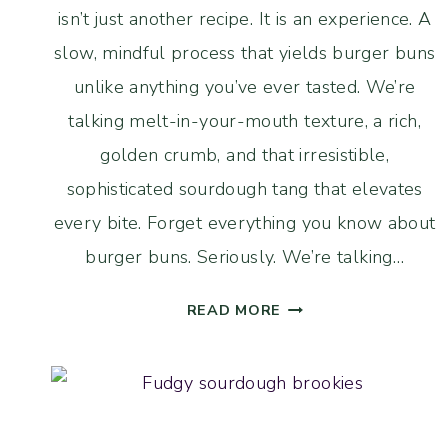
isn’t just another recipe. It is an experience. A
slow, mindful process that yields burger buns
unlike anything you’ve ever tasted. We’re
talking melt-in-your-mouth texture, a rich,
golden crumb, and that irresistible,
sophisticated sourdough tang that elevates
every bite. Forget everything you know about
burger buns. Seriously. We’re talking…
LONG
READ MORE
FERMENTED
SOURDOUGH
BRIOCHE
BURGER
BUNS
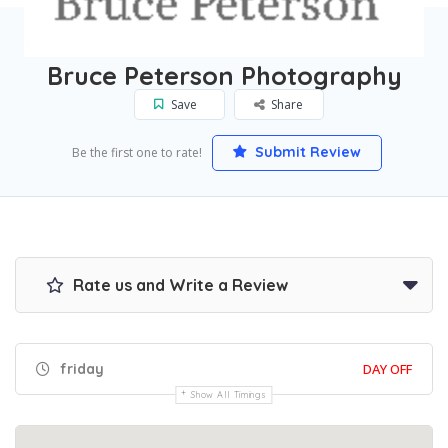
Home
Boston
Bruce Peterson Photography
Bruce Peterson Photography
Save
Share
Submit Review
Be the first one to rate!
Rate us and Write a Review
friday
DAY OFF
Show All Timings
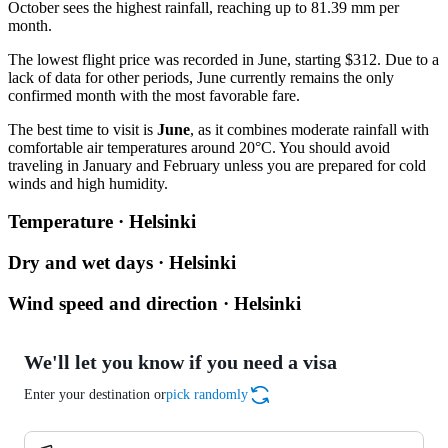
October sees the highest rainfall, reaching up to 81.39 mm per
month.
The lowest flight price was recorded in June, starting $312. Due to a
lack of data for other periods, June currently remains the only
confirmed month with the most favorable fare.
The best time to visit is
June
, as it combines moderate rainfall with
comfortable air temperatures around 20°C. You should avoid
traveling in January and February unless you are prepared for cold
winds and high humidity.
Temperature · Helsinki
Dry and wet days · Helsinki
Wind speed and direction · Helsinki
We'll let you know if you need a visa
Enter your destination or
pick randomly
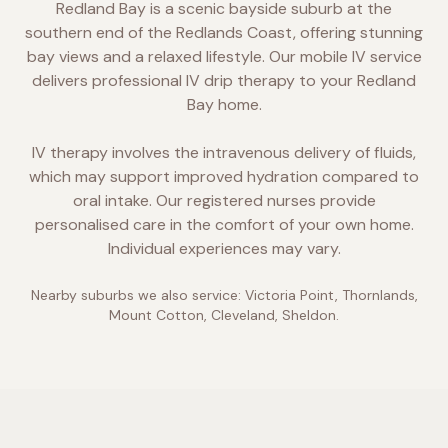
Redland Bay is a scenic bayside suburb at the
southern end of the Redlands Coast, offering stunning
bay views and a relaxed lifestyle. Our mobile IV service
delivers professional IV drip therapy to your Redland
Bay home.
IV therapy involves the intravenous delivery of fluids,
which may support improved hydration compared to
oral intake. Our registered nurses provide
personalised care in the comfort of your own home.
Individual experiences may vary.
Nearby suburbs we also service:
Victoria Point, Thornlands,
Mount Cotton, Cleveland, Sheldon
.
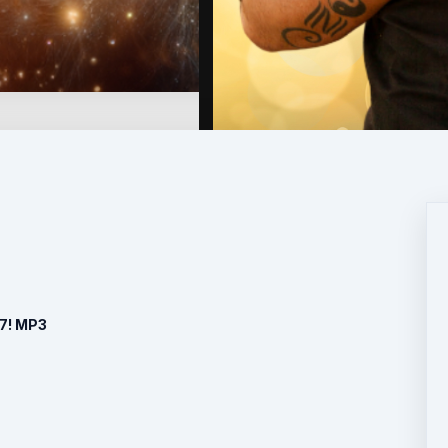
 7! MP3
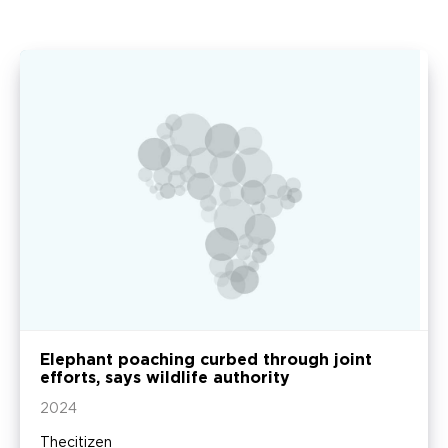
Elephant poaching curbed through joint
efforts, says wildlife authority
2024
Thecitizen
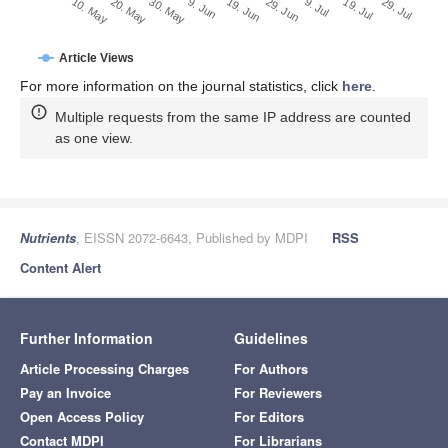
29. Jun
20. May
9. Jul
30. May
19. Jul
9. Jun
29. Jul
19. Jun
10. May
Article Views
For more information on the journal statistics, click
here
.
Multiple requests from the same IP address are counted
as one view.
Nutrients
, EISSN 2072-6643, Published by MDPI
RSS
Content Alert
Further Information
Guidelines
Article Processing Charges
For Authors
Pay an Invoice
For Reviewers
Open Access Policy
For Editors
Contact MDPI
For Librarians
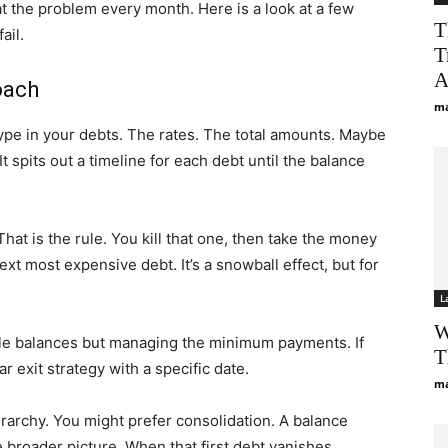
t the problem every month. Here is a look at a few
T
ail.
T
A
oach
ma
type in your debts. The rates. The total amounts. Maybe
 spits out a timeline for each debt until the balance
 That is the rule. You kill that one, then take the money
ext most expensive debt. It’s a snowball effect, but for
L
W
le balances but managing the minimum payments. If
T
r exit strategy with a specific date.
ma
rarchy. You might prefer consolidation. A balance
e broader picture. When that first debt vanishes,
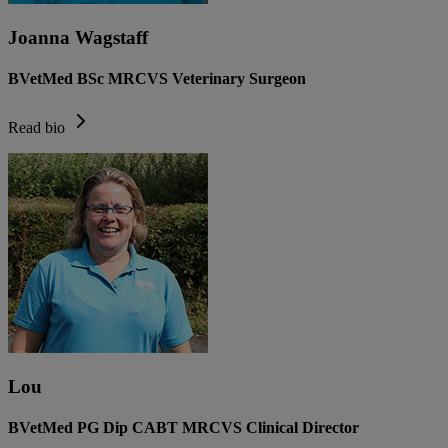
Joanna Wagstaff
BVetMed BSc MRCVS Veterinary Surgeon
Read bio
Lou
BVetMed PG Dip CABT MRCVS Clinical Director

+ + + + +

_ABOUT THIS EXERCISE_. Pictures are not part of the copy; reproduce everything else in the records exactly.

_OUTPUT OF THE EXERCISE_.
isn’t just another recipe. It is an experience. A
slow, mindful process that yields burger buns
unlike anything you’ve ever tasted. We’re
talking melt-in-your-mouth texture, a rich,
golden crumb, and that irresistible,
sophisticated sourdough tang that elevates
every bite. Forget everything you know about
burger buns. Seriously. We’re talking…
LONG
READ MORE
FERMENTED
SOURDOUGH
BRIOCHE
BURGER
BUNS
Home
Boston
Bruce Peterson Photography
Bruce Peterson Photography
Save
Share
Submit Review
Be the first one to rate!
Rate us and Write a Review
friday
DAY OFF
Show All Timings
October sees the highest rainfall, reaching up to 81.39 mm per
month.
The lowest flight price was recorded in June, starting $312. Due to a
lack of data for other periods, June currently remains the only
confirmed month with the most favorable fare.
The best time to visit is
June
, as it combines moderate rainfall with
comfortable air temperatures around 20°C. You should avoid
traveling in January and February unless you are prepared for cold
winds and high humidity.
Temperature · Helsinki
Dry and wet days · Helsinki
Wind speed and direction · Helsinki
We'll let you know if you need a visa
Enter your destination or
pick randomly
Redland Bay is a scenic bayside suburb at the
southern end of the Redlands Coast, offering stunning
bay views and a relaxed lifestyle. Our mobile IV service
delivers professional IV drip therapy to your Redland
Bay home.
IV therapy involves the intravenous delivery of fluids,
which may support improved hydration compared to
oral intake. Our registered nurses provide
personalised care in the comfort of your own home.
Individual experiences may vary.
Nearby suburbs we also service:
Victoria Point, Thornlands,
Mount Cotton, Cleveland, Sheldon
.
 7! MP3
Elephant poaching curbed through joint
efforts, says wildlife authority
2024
Thecitizen
29. Jun
20. May
9. Jul
30. May
19. Jul
9. Jun
29. Jul
19. Jun
10. May
Article Views
For more information on the journal statistics, click
here
.
Multiple requests from the same IP address are counted
as one view.
Nutrients
, EISSN 2072-6643, Published by MDPI
RSS
Content Alert
Further Information
Guidelines
Article Processing Charges
For Authors
Pay an Invoice
For Reviewers
Open Access Policy
For Editors
Contact MDPI
For Librarians
t the problem every month. Here is a look at a few
T
ail.
T
A
oach
ma
type in your debts. The rates. The total amounts. Maybe
 spits out a timeline for each debt until the balance
 That is the rule. You kill that one, then take the money
ext most expensive debt. It’s a snowball effect, but for
L
W
le balances but managing the minimum payments. If
T
r exit strategy with a specific date.
ma
rarchy. You might prefer consolidation. A balance
e broader picture. When that first debt vanishes,
Joanna Wagstaff
BVetMed BSc MRCVS Veterinary Surgeon
Read bio
Lou
BVetMed PG Dip CABT MRCVS Clinical Director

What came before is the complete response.